(Beginning of Extracted data)
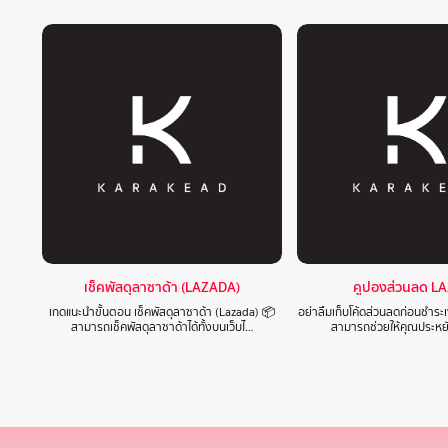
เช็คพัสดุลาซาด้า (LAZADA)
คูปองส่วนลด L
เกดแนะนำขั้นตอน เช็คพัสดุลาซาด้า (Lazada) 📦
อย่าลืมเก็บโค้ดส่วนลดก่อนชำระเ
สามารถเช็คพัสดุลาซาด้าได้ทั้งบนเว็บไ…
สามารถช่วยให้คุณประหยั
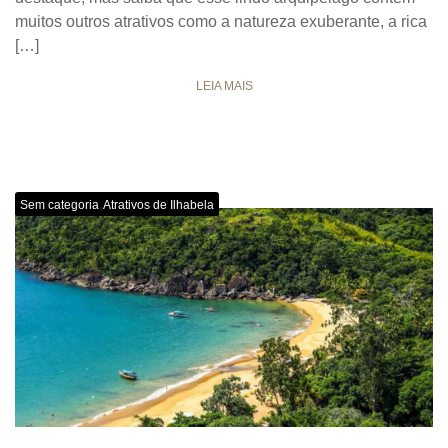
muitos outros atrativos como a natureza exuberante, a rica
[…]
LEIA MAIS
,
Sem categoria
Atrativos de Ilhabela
(End of Extracted data)
Directive: A word-for-word transcript of the entries above is needed, with pictures removed.

Completed exercise:
เช็คพัสดุลาซาด้า (LAZADA)
คูปองส่วนลด L
เกดแนะนำขั้นตอน เช็คพัสดุลาซาด้า (Lazada) 📦
อย่าลืมเก็บโค้ดส่วนลดก่อนชำระเ
สามารถเช็คพัสดุลาซาด้าได้ทั้งบนเว็บไ…
สามารถช่วยให้คุณประหยั
muitos outros atrativos como a natureza exuberante, a rica
[…]
LEIA MAIS
,
Sem categoria
Atrativos de Ilhabela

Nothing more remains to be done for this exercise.